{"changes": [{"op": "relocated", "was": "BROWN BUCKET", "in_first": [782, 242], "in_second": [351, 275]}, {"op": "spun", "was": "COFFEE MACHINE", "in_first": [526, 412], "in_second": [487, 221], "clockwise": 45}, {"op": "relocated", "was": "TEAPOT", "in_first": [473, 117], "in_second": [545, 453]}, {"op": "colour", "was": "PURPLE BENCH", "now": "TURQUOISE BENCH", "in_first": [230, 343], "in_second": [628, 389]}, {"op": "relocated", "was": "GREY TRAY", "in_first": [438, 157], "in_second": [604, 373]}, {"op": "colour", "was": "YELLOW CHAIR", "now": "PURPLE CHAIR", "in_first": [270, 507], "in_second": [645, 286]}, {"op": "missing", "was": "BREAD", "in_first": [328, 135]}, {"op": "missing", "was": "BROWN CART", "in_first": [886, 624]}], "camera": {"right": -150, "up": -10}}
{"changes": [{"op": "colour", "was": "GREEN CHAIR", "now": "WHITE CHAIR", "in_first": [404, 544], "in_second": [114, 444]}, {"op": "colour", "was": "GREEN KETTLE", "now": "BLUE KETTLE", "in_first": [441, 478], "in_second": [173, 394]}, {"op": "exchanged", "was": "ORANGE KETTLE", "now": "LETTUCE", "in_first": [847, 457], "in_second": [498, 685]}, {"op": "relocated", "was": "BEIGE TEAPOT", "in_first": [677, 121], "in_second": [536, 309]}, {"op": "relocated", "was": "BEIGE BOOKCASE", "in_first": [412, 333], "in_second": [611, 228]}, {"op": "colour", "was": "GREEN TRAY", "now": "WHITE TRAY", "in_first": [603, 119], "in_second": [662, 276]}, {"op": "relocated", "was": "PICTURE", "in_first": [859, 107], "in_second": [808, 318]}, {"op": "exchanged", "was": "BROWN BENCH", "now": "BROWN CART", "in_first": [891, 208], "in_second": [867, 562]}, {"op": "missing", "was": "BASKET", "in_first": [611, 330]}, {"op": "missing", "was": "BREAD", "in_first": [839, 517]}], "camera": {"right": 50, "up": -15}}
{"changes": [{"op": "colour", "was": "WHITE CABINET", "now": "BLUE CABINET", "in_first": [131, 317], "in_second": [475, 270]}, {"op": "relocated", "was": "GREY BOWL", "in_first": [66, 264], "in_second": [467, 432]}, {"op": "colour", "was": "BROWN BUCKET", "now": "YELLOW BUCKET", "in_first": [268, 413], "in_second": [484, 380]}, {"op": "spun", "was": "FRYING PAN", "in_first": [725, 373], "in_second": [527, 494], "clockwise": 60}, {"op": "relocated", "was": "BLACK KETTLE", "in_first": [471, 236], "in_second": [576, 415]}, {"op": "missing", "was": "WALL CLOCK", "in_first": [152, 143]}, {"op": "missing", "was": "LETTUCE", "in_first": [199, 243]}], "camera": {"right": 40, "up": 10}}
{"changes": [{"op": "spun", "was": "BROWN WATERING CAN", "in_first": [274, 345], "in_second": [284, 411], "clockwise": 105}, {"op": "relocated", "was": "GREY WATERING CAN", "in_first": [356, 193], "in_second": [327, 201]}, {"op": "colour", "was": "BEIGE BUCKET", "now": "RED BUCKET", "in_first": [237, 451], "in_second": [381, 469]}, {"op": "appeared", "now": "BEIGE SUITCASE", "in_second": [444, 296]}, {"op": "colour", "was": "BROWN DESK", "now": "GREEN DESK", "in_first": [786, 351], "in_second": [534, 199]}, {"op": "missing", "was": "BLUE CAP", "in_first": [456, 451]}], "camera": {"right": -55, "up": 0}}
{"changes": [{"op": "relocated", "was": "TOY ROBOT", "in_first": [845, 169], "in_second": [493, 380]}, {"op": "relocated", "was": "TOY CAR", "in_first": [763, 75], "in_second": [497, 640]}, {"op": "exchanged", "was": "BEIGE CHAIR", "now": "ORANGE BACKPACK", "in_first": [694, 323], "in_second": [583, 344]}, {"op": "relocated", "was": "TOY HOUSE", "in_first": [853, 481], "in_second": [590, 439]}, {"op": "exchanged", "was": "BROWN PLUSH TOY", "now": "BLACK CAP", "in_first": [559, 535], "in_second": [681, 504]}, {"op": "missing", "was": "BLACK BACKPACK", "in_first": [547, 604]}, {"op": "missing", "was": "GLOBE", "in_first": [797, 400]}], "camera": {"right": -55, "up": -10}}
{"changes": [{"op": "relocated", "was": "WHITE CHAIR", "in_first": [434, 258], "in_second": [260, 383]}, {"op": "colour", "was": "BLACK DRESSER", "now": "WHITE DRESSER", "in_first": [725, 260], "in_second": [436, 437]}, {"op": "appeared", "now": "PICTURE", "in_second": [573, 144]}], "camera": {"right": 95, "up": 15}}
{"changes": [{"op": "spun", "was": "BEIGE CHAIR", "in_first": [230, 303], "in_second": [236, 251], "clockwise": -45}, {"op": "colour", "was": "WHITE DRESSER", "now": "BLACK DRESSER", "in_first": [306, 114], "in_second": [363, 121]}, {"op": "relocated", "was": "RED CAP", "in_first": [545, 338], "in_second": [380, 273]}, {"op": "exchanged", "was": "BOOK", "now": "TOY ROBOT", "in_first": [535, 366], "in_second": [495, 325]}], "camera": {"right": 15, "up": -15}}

→ Problem
Reproduce the material above in full, word for word.

→ Written reply
{"changes": [{"op": "relocated", "was": "BROWN BUCKET", "in_first": [782, 242], "in_second": [351, 275]}, {"op": "spun", "was": "COFFEE MACHINE", "in_first": [526, 412], "in_second": [487, 221], "clockwise": 45}, {"op": "relocated", "was": "TEAPOT", "in_first": [473, 117], "in_second": [545, 453]}, {"op": "colour", "was": "PURPLE BENCH", "now": "TURQUOISE BENCH", "in_first": [230, 343], "in_second": [628, 389]}, {"op": "relocated", "was": "GREY TRAY", "in_first": [438, 157], "in_second": [604, 373]}, {"op": "colour", "was": "YELLOW CHAIR", "now": "PURPLE CHAIR", "in_first": [270, 507], "in_second": [645, 286]}, {"op": "missing", "was": "BREAD", "in_first": [328, 135]}, {"op": "missing", "was": "BROWN CART", "in_first": [886, 624]}], "camera": {"right": -150, "up": -10}}
{"changes": [{"op": "colour", "was": "GREEN CHAIR", "now": "WHITE CHAIR", "in_first": [404, 544], "in_second": [114, 444]}, {"op": "colour", "was": "GREEN KETTLE", "now": "BLUE KETTLE", "in_first": [441, 478], "in_second": [173, 394]}, {"op": "exchanged", "was": "ORANGE KETTLE", "now": "LETTUCE", "in_first": [847, 457], "in_second": [498, 685]}, {"op": "relocated", "was": "BEIGE TEAPOT", "in_first": [677, 121], "in_second": [536, 309]}, {"op": "relocated", "was": "BEIGE BOOKCASE", "in_first": [412, 333], "in_second": [611, 228]}, {"op": "colour", "was": "GREEN TRAY", "now": "WHITE TRAY", "in_first": [603, 119], "in_second": [662, 276]}, {"op": "relocated", "was": "PICTURE", "in_first": [859, 107], "in_second": [808, 318]}, {"op": "exchanged", "was": "BROWN BENCH", "now": "BROWN CART", "in_first": [891, 208], "in_second": [867, 562]}, {"op": "missing", "was": "BASKET", "in_first": [611, 330]}, {"op": "missing", "was": "BREAD", "in_first": [839, 517]}], "camera": {"right": 50, "up": -15}}
{"changes": [{"op": "colour", "was": "WHITE CABINET", "now": "BLUE CABINET", "in_first": [131, 317], "in_second": [475, 270]}, {"op": "relocated", "was": "GREY BOWL", "in_first": [66, 264], "in_second": [467, 432]}, {"op": "colour", "was": "BROWN BUCKET", "now": "YELLOW BUCKET", "in_first": [268, 413], "in_second": [484, 380]}, {"op": "spun", "was": "FRYING PAN", "in_first": [725, 373], "in_second": [527, 494], "clockwise": 60}, {"op": "relocated", "was": "BLACK KETTLE", "in_first": [471, 236], "in_second": [576, 415]}, {"op": "missing", "was": "WALL CLOCK", "in_first": [152, 143]}, {"op": "missing", "was": "LETTUCE", "in_first": [199, 243]}], "camera": {"right": 40, "up": 10}}
{"changes": [{"op": "spun", "was": "BROWN WATERING CAN", "in_first": [274, 345], "in_second": [284, 411], "clockwise": 105}, {"op": "relocated", "was": "GREY WATERING CAN", "in_first": [356, 193], "in_second": [327, 201]}, {"op": "colour", "was": "BEIGE BUCKET", "now": "RED BUCKET", "in_first": [237, 451], "in_second": [381, 469]}, {"op": "appeared", "now": "BEIGE SUITCASE", "in_second": [444, 296]}, {"op": "colour", "was": "BROWN DESK", "now": "GREEN DESK", "in_first": [786, 351], "in_second": [534, 199]}, {"op": "missing", "was": "BLUE CAP", "in_first": [456, 451]}], "camera": {"right": -55, "up": 0}}
{"changes": [{"op": "relocated", "was": "TOY ROBOT", "in_first": [845, 169], "in_second": [493, 380]}, {"op": "relocated", "was": "TOY CAR", "in_first": [763, 75], "in_second": [497, 640]}, {"op": "exchanged", "was": "BEIGE CHAIR", "now": "ORANGE BACKPACK", "in_first": [694, 323], "in_second": [583, 344]}, {"op": "relocated", "was": "TOY HOUSE", "in_first": [853, 481], "in_second": [590, 439]}, {"op": "exchanged", "was": "BROWN PLUSH TOY", "now": "BLACK CAP", "in_first": [559, 535], "in_second": [681, 504]}, {"op": "missing", "was": "BLACK BACKPACK", "in_first": [547, 604]}, {"op": "missing", "was": "GLOBE", "in_first": [797, 400]}], "camera": {"right": -55, "up": -10}}
{"changes": [{"op": "relocated", "was": "WHITE CHAIR", "in_first": [434, 258], "in_second": [260, 383]}, {"op": "colour", "was": "BLACK DRESSER", "now": "WHITE DRESSER", "in_first": [725, 260], "in_second": [436, 437]}, {"op": "appeared", "now": "PICTURE", "in_second": [573, 144]}], "camera": {"right": 95, "up": 15}}
{"changes": [{"op": "spun", "was": "BEIGE CHAIR", "in_first": [230, 303], "in_second": [236, 251], "clockwise": -45}, {"op": "colour", "was": "WHITE DRESSER", "now": "BLACK DRESSER", "in_first": [306, 114], "in_second": [363, 121]}, {"op": "relocated", "was": "RED CAP", "in_first": [545, 338], "in_second": [380, 273]}, {"op": "exchanged", "was": "BOOK", "now": "TOY ROBOT", "in_first": [535, 366], "in_second": [495, 325]}], "camera": {"right": 15, "up": -15}}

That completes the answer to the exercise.